• Given instruction:
Reproduce, word for word, the whole project page below about fine-tuning reinforcement learning models.

• Text extract:

Fine-tuning Reinforcement Learning Models is Secretly a Forgetting Mitigation Problem

Maciej Wołczyk*¹ Bartłomiej Cupiał*¹² Mateusz Ostaszewski³ Michał Bortkiewicz³ Michał Zając⁴
Razvan Pascanu⁵ Łukasz Kuciński¹²⁶ Piotr Miłoś¹²⁶⁷

*Equal contribution ¹IDEAS NCBR ²University of Warsaw ³Warsaw University of Technology ⁴Jagiellonian University
⁵Google DeepMind ⁶Institute of Mathematics, Polish Academy of Sciences ⁷deepsense.ai

Contact: {maciej.wolczyk, bartlomiej.cupial}@gmail.com

[Paper] [Poster] [Code]

Online fine-tuning with knowledge retention unlocks state-of-the-art results
in the challenging NetHack Learning Environment.

News

2024.07: Check out our guest lecture at UCL Dark here!
2024.05: We will be at ICML 2024! Come by our spotlight poster #1410 on Tue 23 Jul 11:30 a.m. CEST - 1 p.m. CEST!

• Dataset extract:
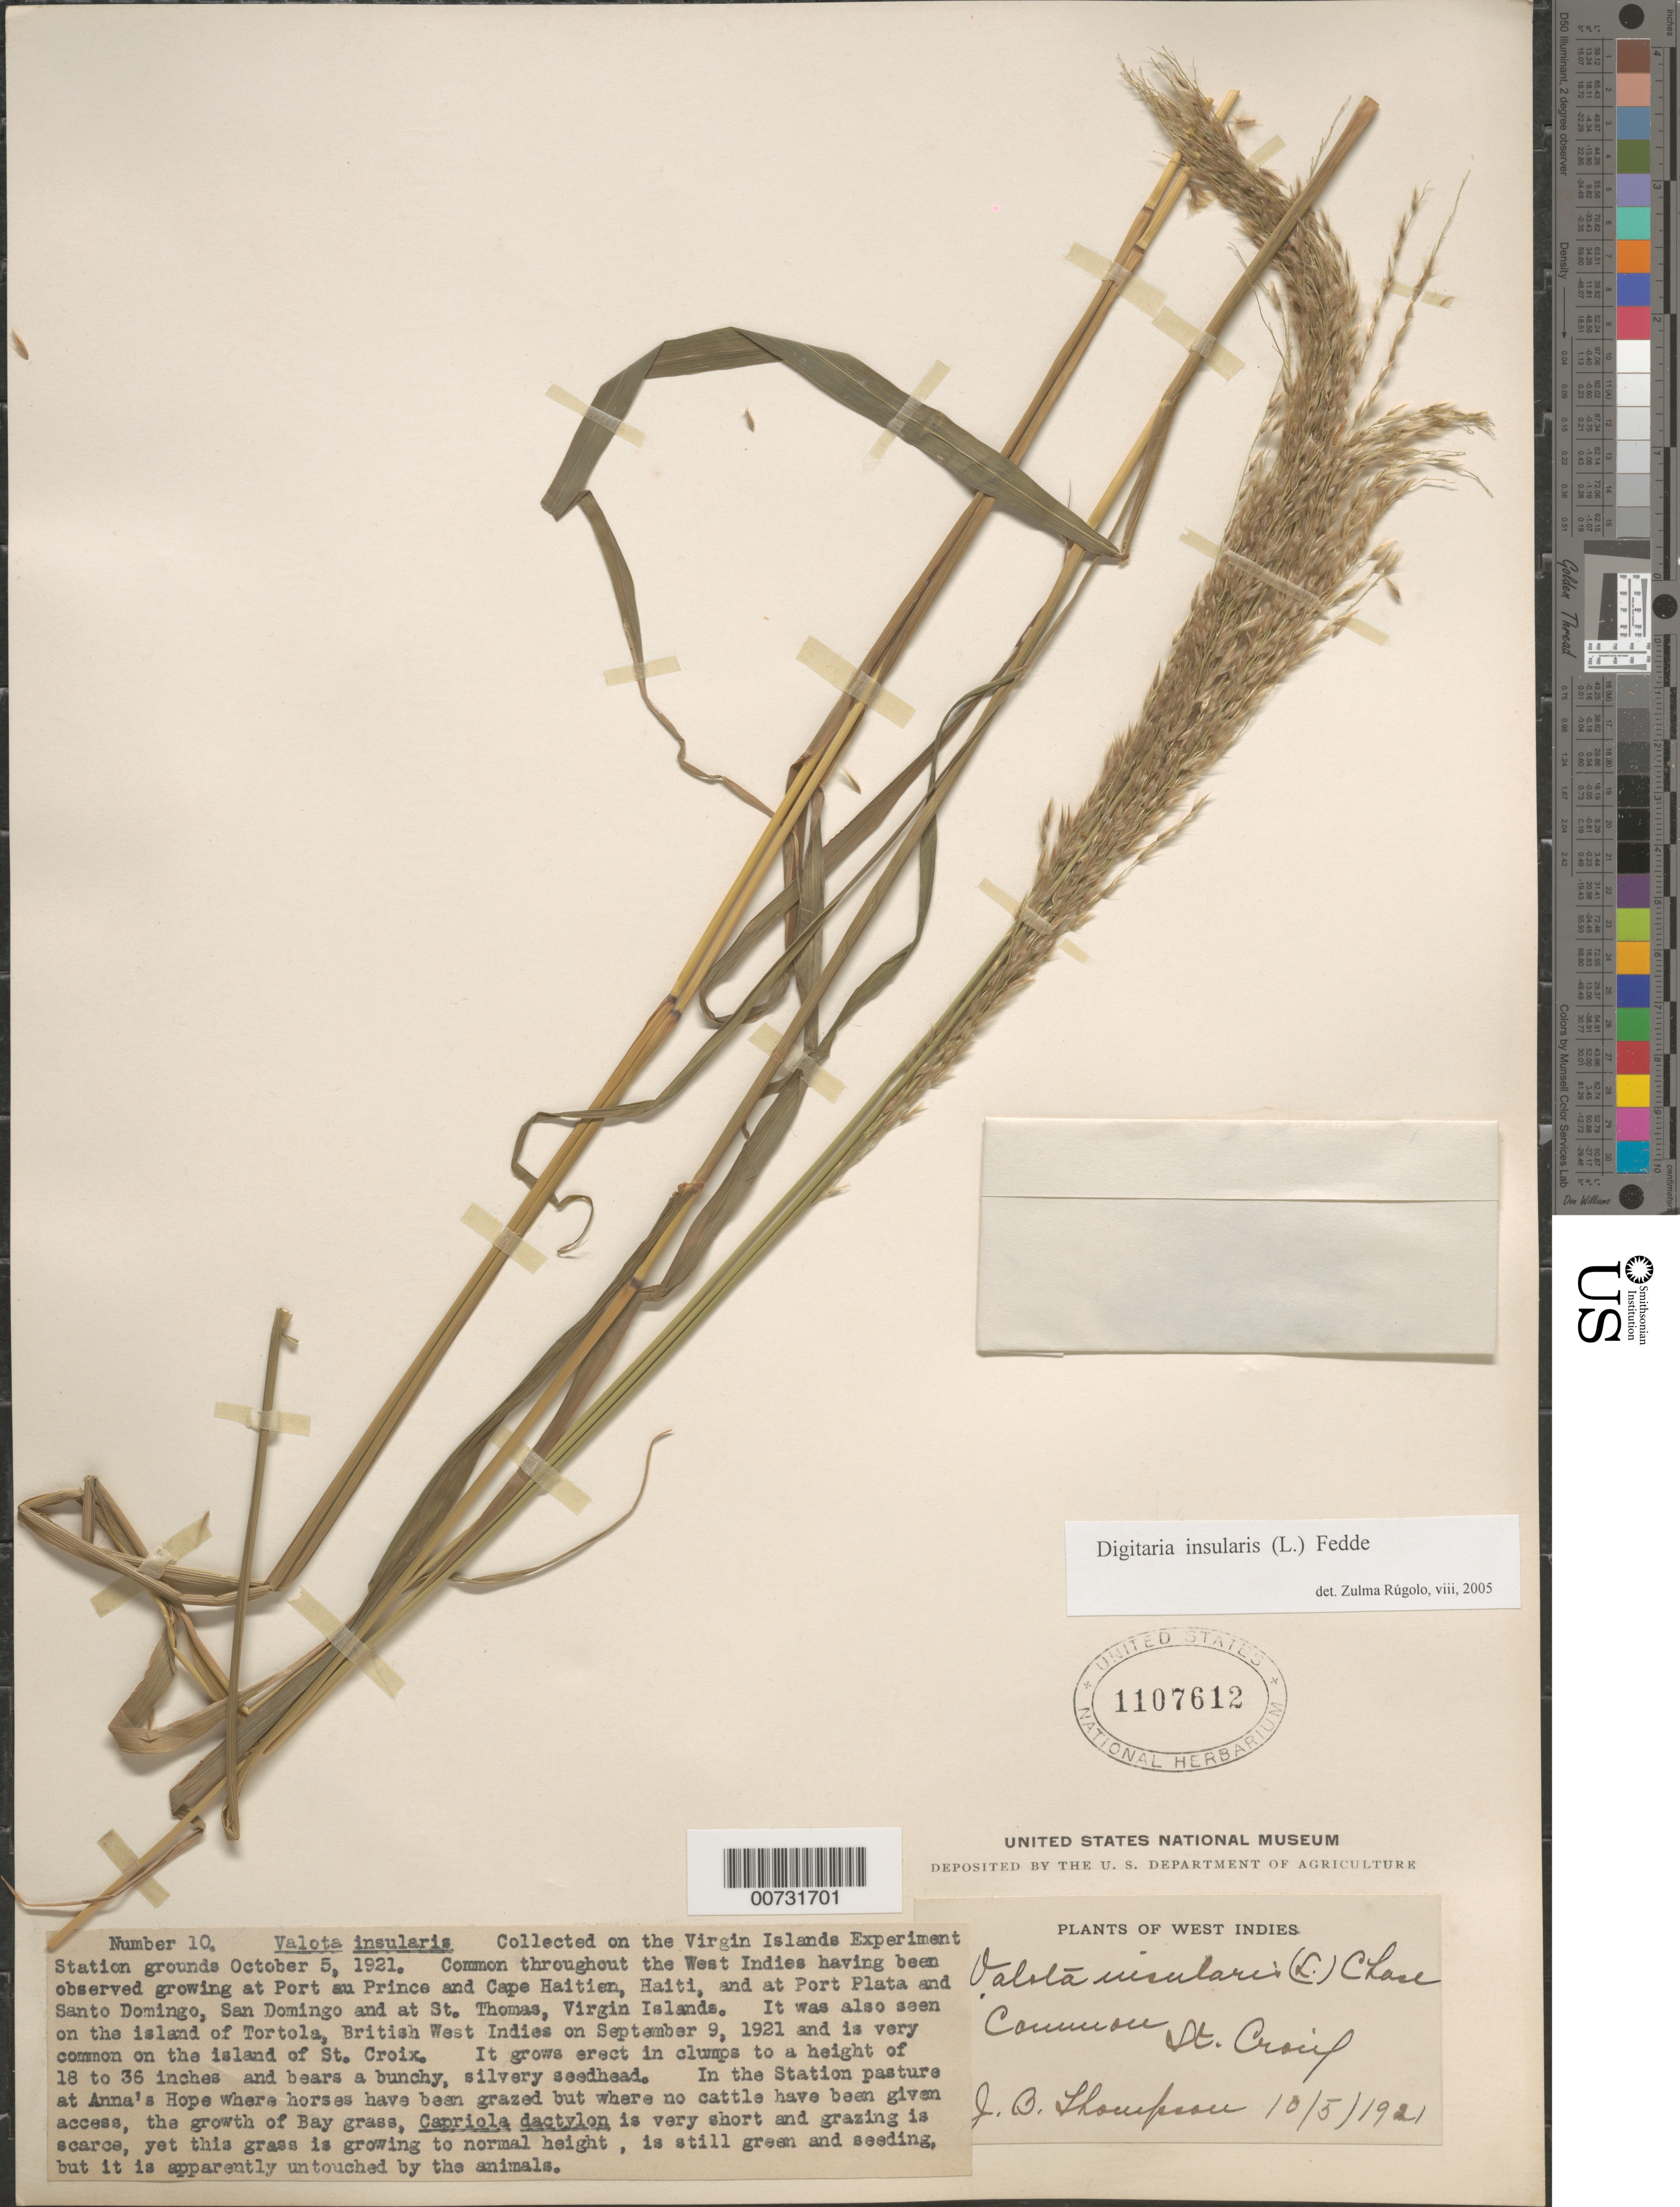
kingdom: Plantae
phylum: Tracheophyta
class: Liliopsida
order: Poales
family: Poaceae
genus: Digitaria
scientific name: Digitaria insularis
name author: (L.) Mez ex Ekman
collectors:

• Answer:
Fine-tuning Reinforcement Learning Models is Secretly a Forgetting Mitigation Problem

Maciej Wołczyk*¹ Bartłomiej Cupiał*¹² Mateusz Ostaszewski³ Michał Bortkiewicz³ Michał Zając⁴
Razvan Pascanu⁵ Łukasz Kuciński¹²⁶ Piotr Miłoś¹²⁶⁷

*Equal contribution ¹IDEAS NCBR ²University of Warsaw ³Warsaw University of Technology ⁴Jagiellonian University
⁵Google DeepMind ⁶Institute of Mathematics, Polish Academy of Sciences ⁷deepsense.ai

Contact: {maciej.wolczyk, bartlomiej.cupial}@gmail.com

[Paper] [Poster] [Code]

Online fine-tuning with knowledge retention unlocks state-of-the-art results
in the challenging NetHack Learning Environment.

News

2024.07: Check out our guest lecture at UCL Dark here!
2024.05: We will be at ICML 2024! Come by our spotlight poster #1410 on Tue 23 Jul 11:30 a.m. CEST - 1 p.m. CEST!